Exercise brief - Recast the entries from the line containing "## Conclusions" through the line containing "In this study, numerous" as a Markdown table. Use the columns Row and Text, give each line a row number, and omit blank lines.

Provided information -

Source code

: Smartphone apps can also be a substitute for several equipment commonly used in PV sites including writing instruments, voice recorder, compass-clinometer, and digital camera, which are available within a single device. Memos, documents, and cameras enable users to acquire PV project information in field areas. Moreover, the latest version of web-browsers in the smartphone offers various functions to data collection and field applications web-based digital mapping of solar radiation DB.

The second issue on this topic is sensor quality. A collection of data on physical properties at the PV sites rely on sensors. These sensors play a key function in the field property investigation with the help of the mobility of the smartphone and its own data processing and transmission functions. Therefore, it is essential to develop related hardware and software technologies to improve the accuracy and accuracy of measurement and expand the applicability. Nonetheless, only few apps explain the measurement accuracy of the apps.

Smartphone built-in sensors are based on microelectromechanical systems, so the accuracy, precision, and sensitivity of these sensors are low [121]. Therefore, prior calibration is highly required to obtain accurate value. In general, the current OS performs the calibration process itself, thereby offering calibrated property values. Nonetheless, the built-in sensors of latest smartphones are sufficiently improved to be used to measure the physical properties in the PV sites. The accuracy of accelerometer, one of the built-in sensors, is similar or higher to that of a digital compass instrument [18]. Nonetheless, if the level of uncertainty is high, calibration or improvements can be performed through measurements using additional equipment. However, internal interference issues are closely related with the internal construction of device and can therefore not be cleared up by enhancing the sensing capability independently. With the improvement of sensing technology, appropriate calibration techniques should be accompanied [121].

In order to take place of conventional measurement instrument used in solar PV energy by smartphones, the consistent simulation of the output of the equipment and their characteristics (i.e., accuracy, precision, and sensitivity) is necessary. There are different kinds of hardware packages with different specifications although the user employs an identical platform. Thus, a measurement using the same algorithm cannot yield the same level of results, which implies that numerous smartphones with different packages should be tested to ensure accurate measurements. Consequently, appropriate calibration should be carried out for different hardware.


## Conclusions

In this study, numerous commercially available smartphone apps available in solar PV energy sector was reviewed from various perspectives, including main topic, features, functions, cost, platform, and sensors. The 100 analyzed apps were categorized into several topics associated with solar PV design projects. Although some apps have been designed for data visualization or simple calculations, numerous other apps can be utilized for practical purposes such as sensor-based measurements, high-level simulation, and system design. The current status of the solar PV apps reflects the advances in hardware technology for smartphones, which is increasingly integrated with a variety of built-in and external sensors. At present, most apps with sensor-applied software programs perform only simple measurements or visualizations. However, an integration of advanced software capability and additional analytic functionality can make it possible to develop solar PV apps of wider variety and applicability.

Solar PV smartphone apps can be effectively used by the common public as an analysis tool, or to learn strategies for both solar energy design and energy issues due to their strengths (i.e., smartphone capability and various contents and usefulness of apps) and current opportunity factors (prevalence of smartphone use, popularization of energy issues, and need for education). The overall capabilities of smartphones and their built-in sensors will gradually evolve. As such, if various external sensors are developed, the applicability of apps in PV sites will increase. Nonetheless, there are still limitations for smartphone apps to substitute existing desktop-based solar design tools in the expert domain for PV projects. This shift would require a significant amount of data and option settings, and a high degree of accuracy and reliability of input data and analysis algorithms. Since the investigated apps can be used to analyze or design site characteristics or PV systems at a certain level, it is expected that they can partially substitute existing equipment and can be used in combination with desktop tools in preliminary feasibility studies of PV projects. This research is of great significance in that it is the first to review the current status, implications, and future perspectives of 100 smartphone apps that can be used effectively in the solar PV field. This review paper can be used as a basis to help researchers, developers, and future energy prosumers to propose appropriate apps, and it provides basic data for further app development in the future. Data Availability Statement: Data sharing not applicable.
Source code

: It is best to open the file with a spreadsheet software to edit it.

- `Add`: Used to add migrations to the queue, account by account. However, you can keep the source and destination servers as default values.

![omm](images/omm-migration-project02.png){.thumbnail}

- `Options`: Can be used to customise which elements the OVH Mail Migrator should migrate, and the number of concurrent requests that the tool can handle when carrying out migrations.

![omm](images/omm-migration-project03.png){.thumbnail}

Output -
| Row | Text |
|---|---|
| 1 | ## Conclusions |
| 2 | In this study, numerous commercially available smartphone apps available in solar PV energy sector was reviewed from various perspectives, including main topic, features, functions, cost, platform, and sensors. The 100 analyzed apps were categorized into several topics associated with solar PV design projects. Although some apps have been designed for data visualization or simple calculations, numerous other apps can be utilized for practical purposes such as sensor-based measurements, high-level simulation, and system design. The current status of the solar PV apps reflects the advances in hardware technology for smartphones, which is increasingly integrated with a variety of built-in and external sensors. At present, most apps with sensor-applied software programs perform only simple measurements or visualizations. However, an integration of advanced software capability and additional analytic functionality can make it possible to develop solar PV apps of wider variety and applicability. |